12 – Paroles d’esclavage

La France a célébré le 10 mai dernier la première “Journée des mémoires de la traite négrière, de l’esclavage et de leurs abolitions“. Cette première a suscité, autour de la traditionnelle machine à café, une discussion fort intéressante avec les collègues sur le sens de cette journée, le devoir de mémoire et à mon avis les conséquences dans nos vies contemporaines. En effet, n’oublions pas que le prolongement de l’esclavage à été la colonisation avec comme corollaire tous les stéréotypes, préjugés et peut être dans une certaine mesure des cas de discriminations.

Au-delà de se donner bonne conscience en reconnaissant les crimes du passé, cette commomération en elle-même ne règle aucun des problèmes du présent dont le plus urgent est comment instaurer le vivre-ensemble selon les lois de la république. Je crois beaucoup à un changement en profondeur des mentalités sur la perception et l’acceptation de l’autre dans sa différence et sa diversité source d’enrichissement mutuel. Ce travail en profondeur devrait commencer à l’école de la république en donnant un sens à cette période de l’histoire, expliquer pourquoi ça s’est passé ainsi et dans le monde entier sans donner non plus l’impression que la France, seule, a été criminelle.

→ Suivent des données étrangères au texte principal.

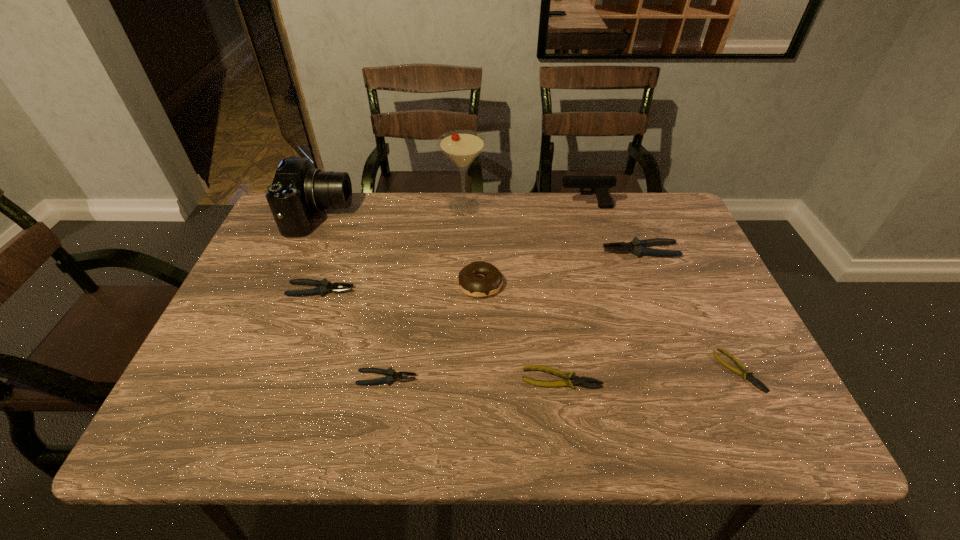
Where is `vacant point located between the second shortest pliers and the fifth shortest object`? vacant point located between the second shortest pliers and the fifth shortest object is located at coordinates (601, 315).

At what (x,y) coordinates should I click in order to perform the action: click on free space between the bigger yellow pliers and the camera. Please return your answer as a coordinate pair (x, y). The width and height of the screenshot is (960, 540). Looking at the image, I should click on (441, 296).

Find the location of `vacant area between the brown doughnut and the pistol`. vacant area between the brown doughnut and the pistol is located at coordinates (533, 245).

Where is `free area in between the tallest object and the biggest gray pliers`? free area in between the tallest object and the biggest gray pliers is located at coordinates (552, 229).

The width and height of the screenshot is (960, 540). What are the coordinates of `empty space between the fourth tallest object and the third pliers from left to right` in the screenshot? It's located at (520, 331).

Locate an element on the screen. vacant space in between the shortest pliers and the camera is located at coordinates click(x=529, y=293).

Where is `free space between the nearest gray pliers and the third pliers from right to left`? The height and width of the screenshot is (540, 960). free space between the nearest gray pliers and the third pliers from right to left is located at coordinates (474, 379).

I want to click on blank region between the doughnut and the shortest object, so click(x=610, y=327).

This screenshot has width=960, height=540. In order to click on the fifth closest object relative to the seventh object from right to left in this screenshot , I will do `click(462, 147)`.

Where is `object that is the closest to the martini`? The width and height of the screenshot is (960, 540). object that is the closest to the martini is located at coordinates (491, 282).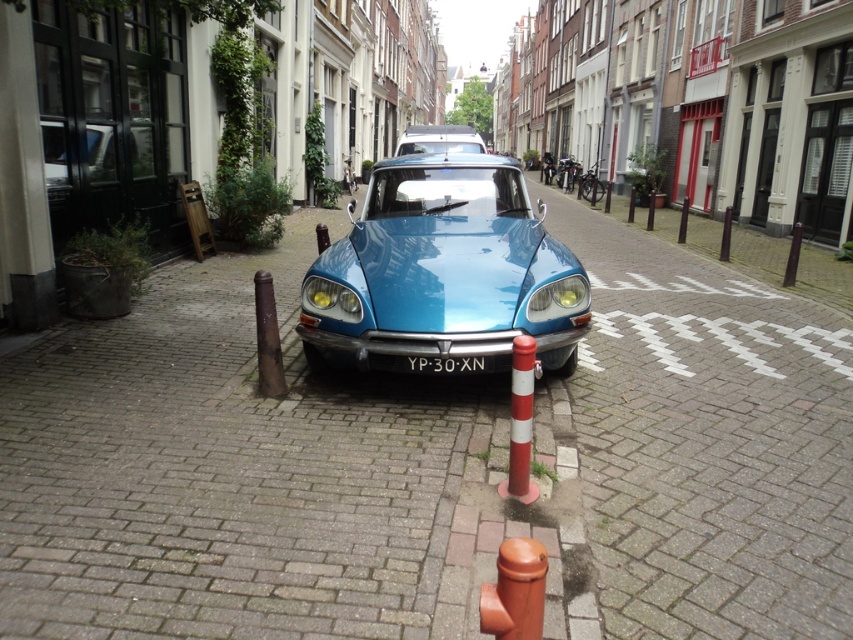
Question: Which object is closer to the camera taking this photo?

Choices:
 (A) shiny silver car at center
 (B) matte blue car at center

Answer: (B)

Question: Estimate the real-world distances between objects in this image. Which object is closer to the black plastic license plate at center?

Choices:
 (A) matte blue car at center
 (B) shiny silver car at center
 (C) smooth brick pavement at center

Answer: (A)

Question: Which of the following is the farthest from the observer?

Choices:
 (A) (498, 305)
 (B) (42, 458)

Answer: (A)

Question: Can you confirm if smooth brick pavement at center is wider than black plastic license plate at center?

Choices:
 (A) yes
 (B) no

Answer: (A)

Question: Can you confirm if matte blue car at center is positioned above shiny silver car at center?

Choices:
 (A) yes
 (B) no

Answer: (B)

Question: Can you confirm if matte blue car at center is bigger than brown matte hydrant at lower center?

Choices:
 (A) no
 (B) yes

Answer: (B)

Avant de terminer ce post, j’aimerai donner la parole à Madame Christiane Taubira, députée de la Guyane et rapporteuse du texte de loi du 21 mai 2001 portant son nom : “[...] Le sujet dont nous nous sommes emparés n’est pas objet froid d’étude. Parce qu’il s’écoulera encore quelques temps avant que ne s’adoucisse la blessure profonde qu’irrigue une émotivité inassouvie, parce qu’il peut être rude d’entendre décrire certains aspects d’une tragédie longue et terrible; parce que l’histoire n’est pas une science exacte, mais selon Fernand Braudel “toujours se faisant et se dépassant”; parce qu’enfin, la République est un combat comme nous l’enseigne Pierre Nora, je veux d’abord dire ce que n’est pas ce rapport. Il n’est pas une thèse d’histoire, ne prétend à aucune exhaustivité et ne vise à trancher aucune querelle de chiffres mais reprend les seules données qui ne font l’objet d’aucun litige. Ce rapport n’est pas le script d’un film d’horreur, faisant l’inventaire des chaînes, des fers, carcans, entraves, menottes et fouets conçus et perfectionnés pour déshumaniser. Il n’est pas non plus un acte d’accusation : la culpabilité n’est pas héréditaire et nos intentions ne sont pas de revanche. Il n’est pas requête en repentance. Nul n’aurait l’idée de demander un acte de contrition à la République laïque dont les valeurs fondatrices nourrissent le refus de l’injustice. Ce n’est pas un exercice cathartique car les arrachements intimes nous imposent des tenaces pudeurs. Il n’est pas non plus une profession de foi car nous aurons encore à ciseler notre cri de foule. Pourtant nous allons décrire le crime, l’oeuvre d’oubli, le silence et dire les raisons de donner nom et statut à cette abomination.[...]“

Et enfin pour terminer, je vous propose cet excellent site de témoignage de Serge Bilé, qui donne la parole aux « anciens » afin qu’ils disent l’esclavage tel que leurs grands parents et arrière-grands-parents l’ont directement vécu et eux-mêmes raconté à leurs enfants et petits-enfants d’alors, devenus aujourd’hui septuagénaires, octogénaires, nonagénaires et centenaires.

Quelques définitions permettant de fixer les idées :

Stéréotypes : Coyances partagées concernant les caractéristiques personnelles, généralement des traits de personnalité, mais souvent aussi des comportements, d’un groupe de personnes (ex: les blondes sont idiotes).

Préjugés : Attitude comportant une dimension évaluative à l’égard d’un groupe social donnée (ex : ne pas les martiens sans pour autant les connaître).

Discrimination : Comportement négatif non justifiable émis à l’encontre des membres d’un groupe social donné (ex: ne pas embaucher quelqu’un parcequ’il à plus de 50 ans). Source

Commémoration : Acte collectif et public dont l’objet est un personnage ou un fait passé auquel la collectivité attribue un rôle significatif à un moment de son histoire et dont le moyen est une manifestation fixe et permanente. Elle relie entre eux ses participants et fournit l’occasion de réaffirmer leur communauté d’intérêts, leur identité partagée.